▶ _WHAT THIS TASK INVOLVES_
Revise the items below by replacing each "chart" with "graph" and leaving everything else unchanged. Leave the pictures out of your version.

▶ _Chart comprehension tasks_

- - - - - - -

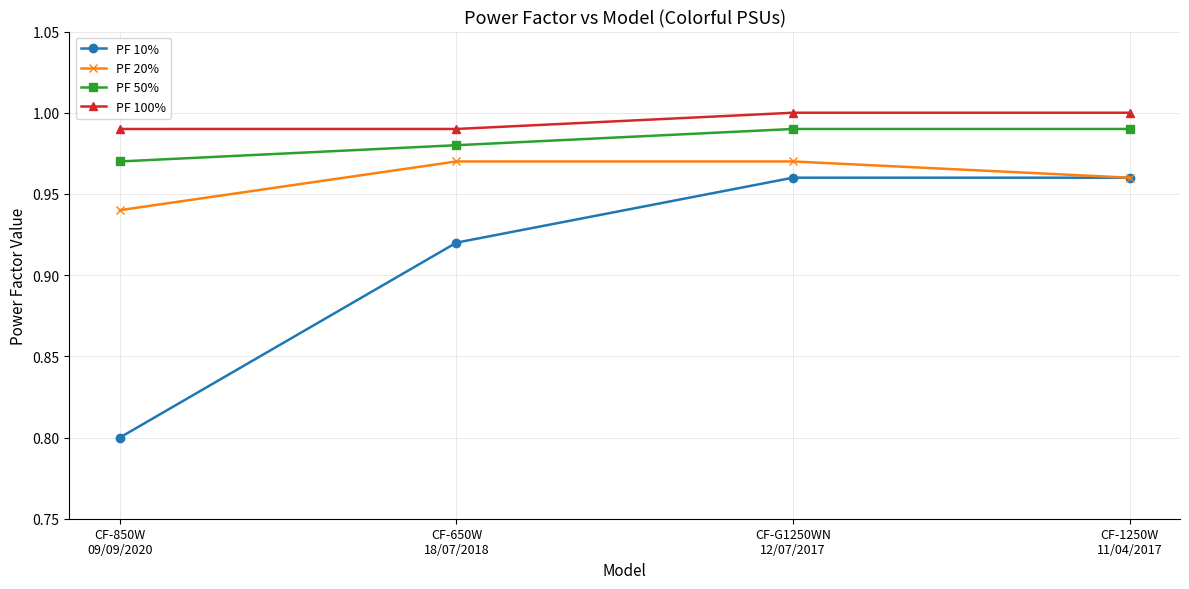

Which series has the largest total across all categories?

PF 100%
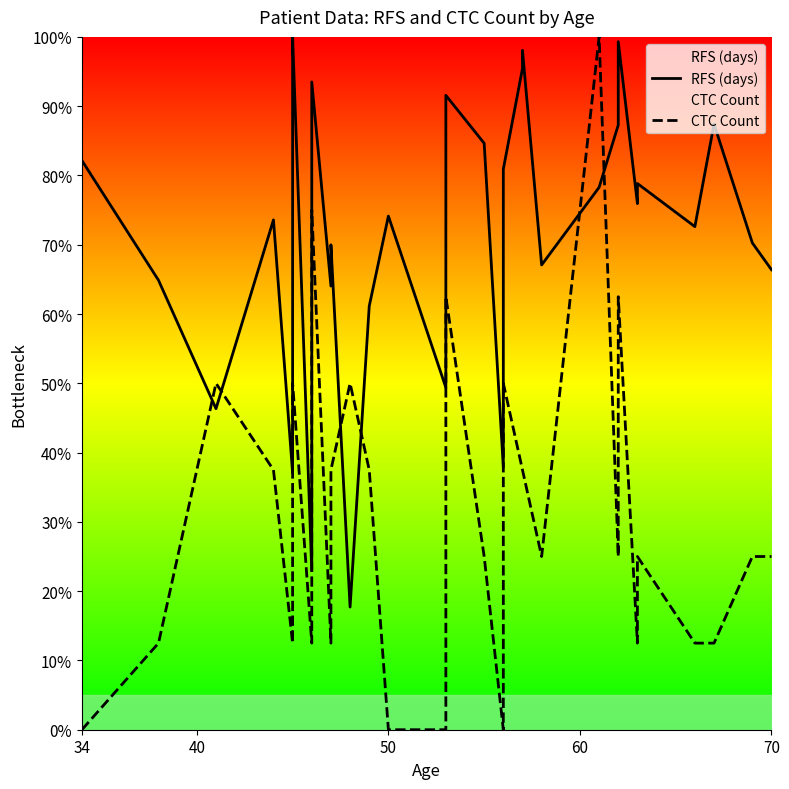

What is the sum of all CTC Count values?

1150.0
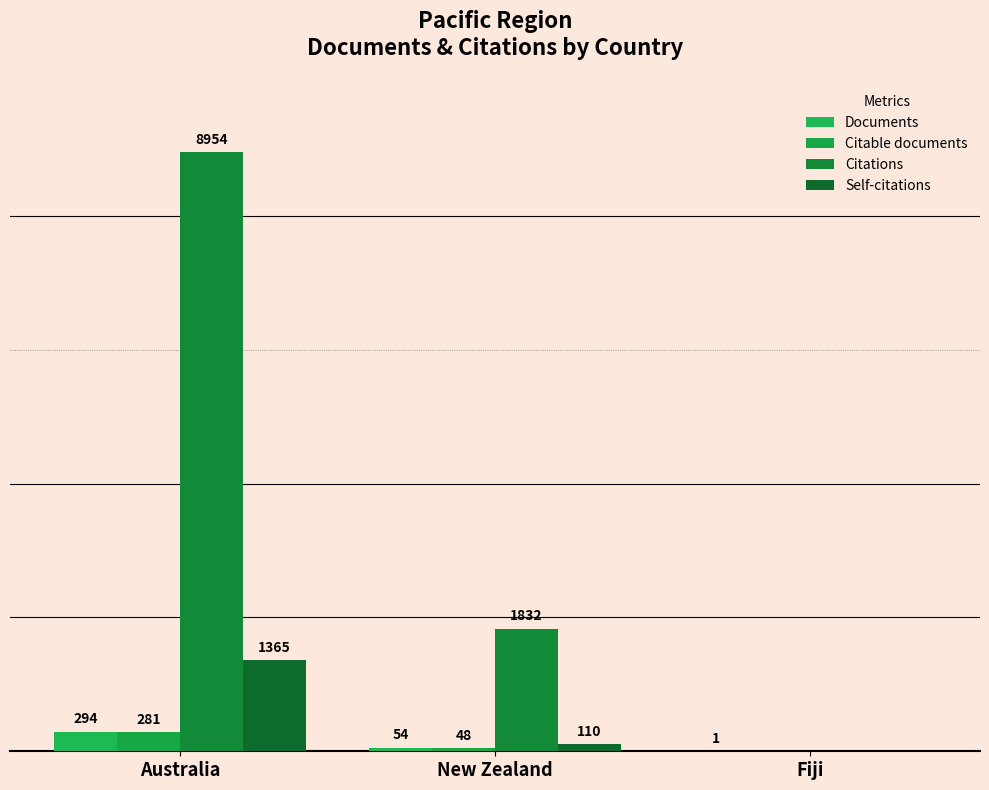

Between New Zealand and Fiji, which is larger?

New Zealand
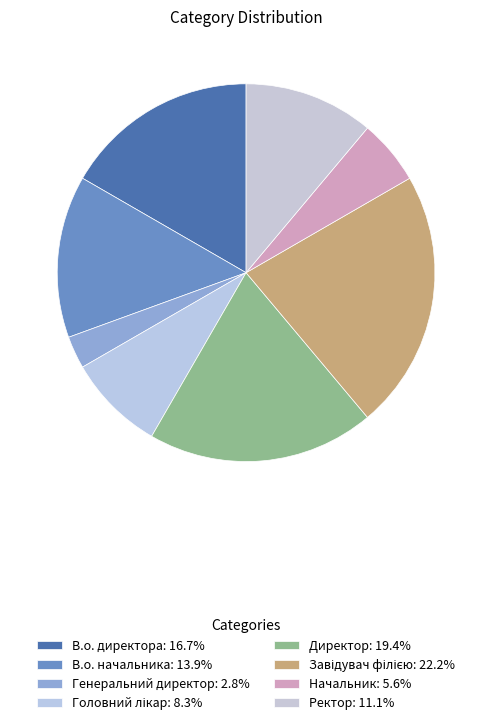

Is there any slice that represents more than half of the pie?

No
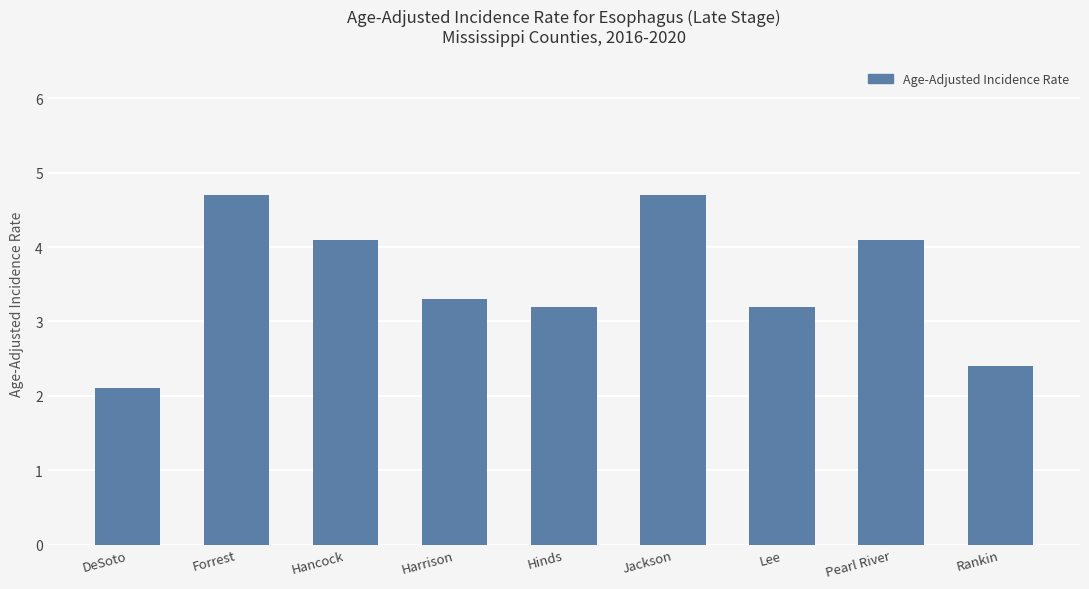

Reading left to right, list all the values displayed in this chart.

DeSoto=2.1	Forrest=4.7	Hancock=4.1	Harrison=3.3	Hinds=3.2	Jackson=4.7	Lee=3.2	Pearl River=4.1	Rankin=2.4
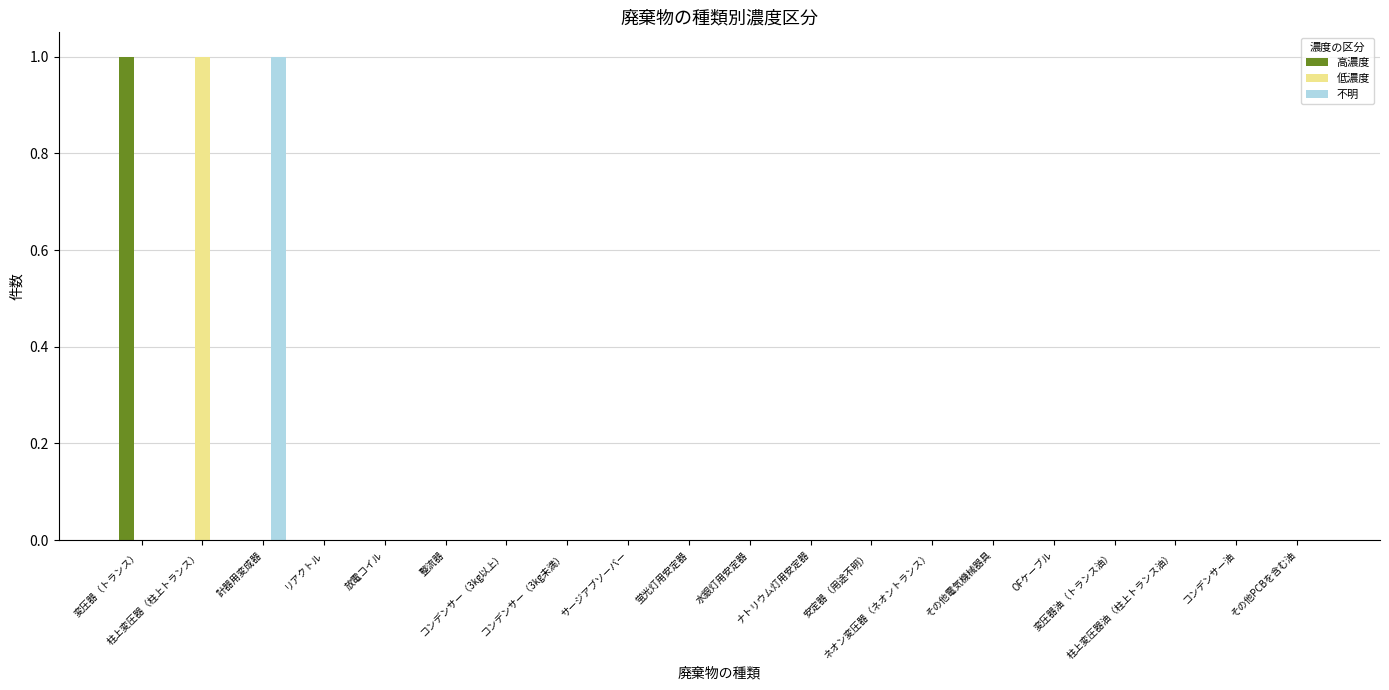

Reading left to right, list all the values displayed in this chart.

高濃度: 1	0	0	0	0	0	0	0	0	0	0	0	0	0	0	0	0	0	0	0
低濃度: 0	1	0	0	0	0	0	0	0	0	0	0	0	0	0	0	0	0	0	0
不明: 0	0	1	0	0	0	0	0	0	0	0	0	0	0	0	0	0	0	0	0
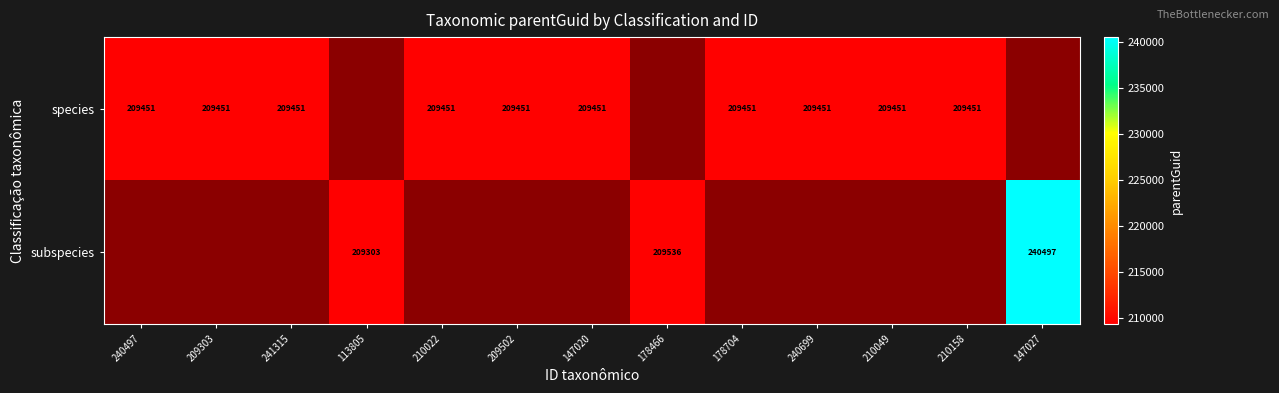

True or false: species has a value of 209451 at 178704.

True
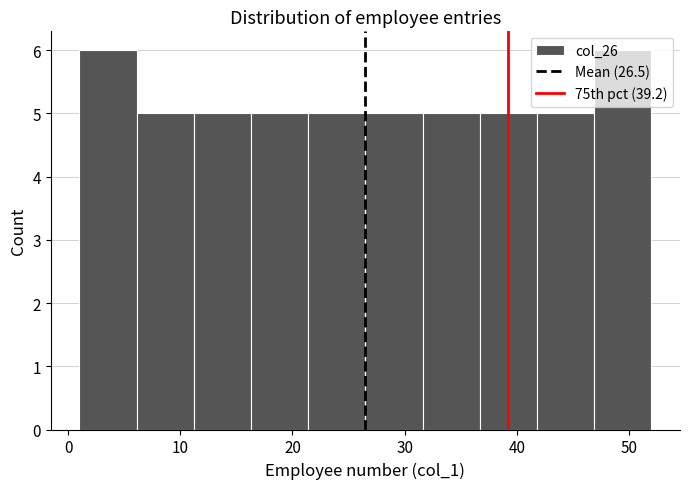

Reading left to right, transcribe this chart: for each bar, give the range it covers on the x-axis and its height. Neither the bar edges nor the heights are printed on the chart, so give them approximately, as read against the axes.

1.0 to 6.1: 6
6.1 to 11.2: 5
11.2 to 16.3: 5
16.3 to 21.4: 5
21.4 to 26.5: 5
26.5 to 31.6: 5
31.6 to 36.7: 5
36.7 to 41.8: 5
41.8 to 46.9: 5
46.9 to 52.0: 6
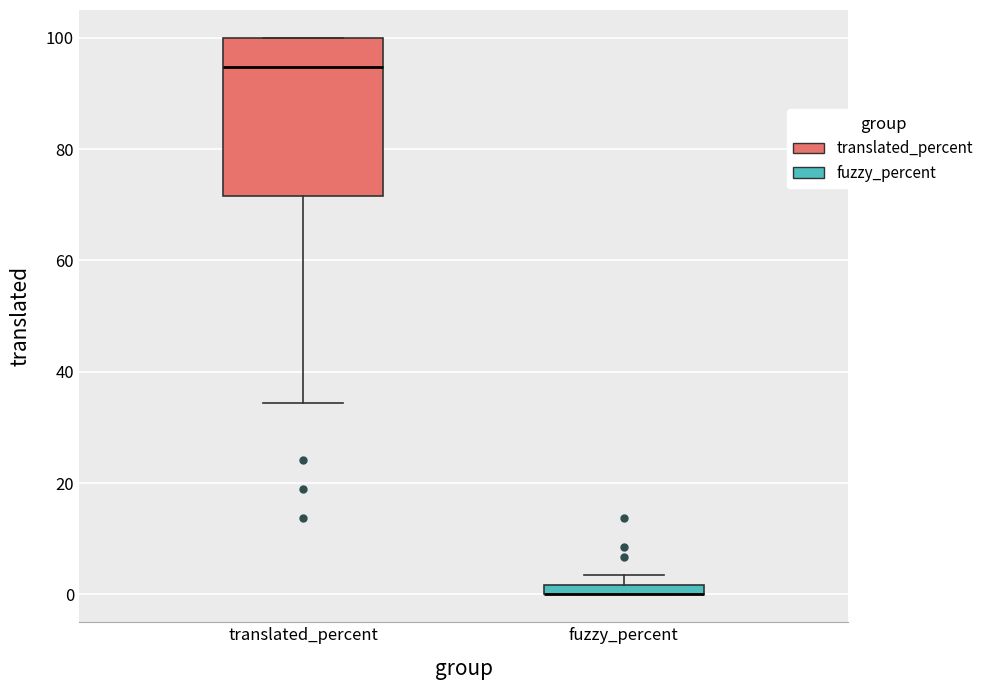

Where is the upper edge of the box for fuzzy_percent on the y-axis? The values are not printed on the chart, so give them approximately, as read against the axis.

2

- - - - - - -

▶ _EXERCISE SOLUTION_
Which series has the largest total across all categories?

PF 100%

What is the sum of all CTC Count values?

1150.0

Between New Zealand and Fiji, which is larger?

New Zealand

Is there any slice that represents more than half of the pie?

No

Reading left to right, list all the values displayed in this graph.

DeSoto=2.1	Forrest=4.7	Hancock=4.1	Harrison=3.3	Hinds=3.2	Jackson=4.7	Lee=3.2	Pearl River=4.1	Rankin=2.4

Reading left to right, list all the values displayed in this graph.

高濃度: 1	0	0	0	0	0	0	0	0	0	0	0	0	0	0	0	0	0	0	0
低濃度: 0	1	0	0	0	0	0	0	0	0	0	0	0	0	0	0	0	0	0	0
不明: 0	0	1	0	0	0	0	0	0	0	0	0	0	0	0	0	0	0	0	0

True or false: species has a value of 209451 at 178704.

True

Reading left to right, transcribe this graph: for each bar, give the range it covers on the x-axis and its height. Neither the bar edges nor the heights are printed on the graph, so give them approximately, as read against the axes.

1.0 to 6.1: 6
6.1 to 11.2: 5
11.2 to 16.3: 5
16.3 to 21.4: 5
21.4 to 26.5: 5
26.5 to 31.6: 5
31.6 to 36.7: 5
36.7 to 41.8: 5
41.8 to 46.9: 5
46.9 to 52.0: 6

Where is the upper edge of the box for fuzzy_percent on the y-axis? The values are not printed on the graph, so give them approximately, as read against the axis.

2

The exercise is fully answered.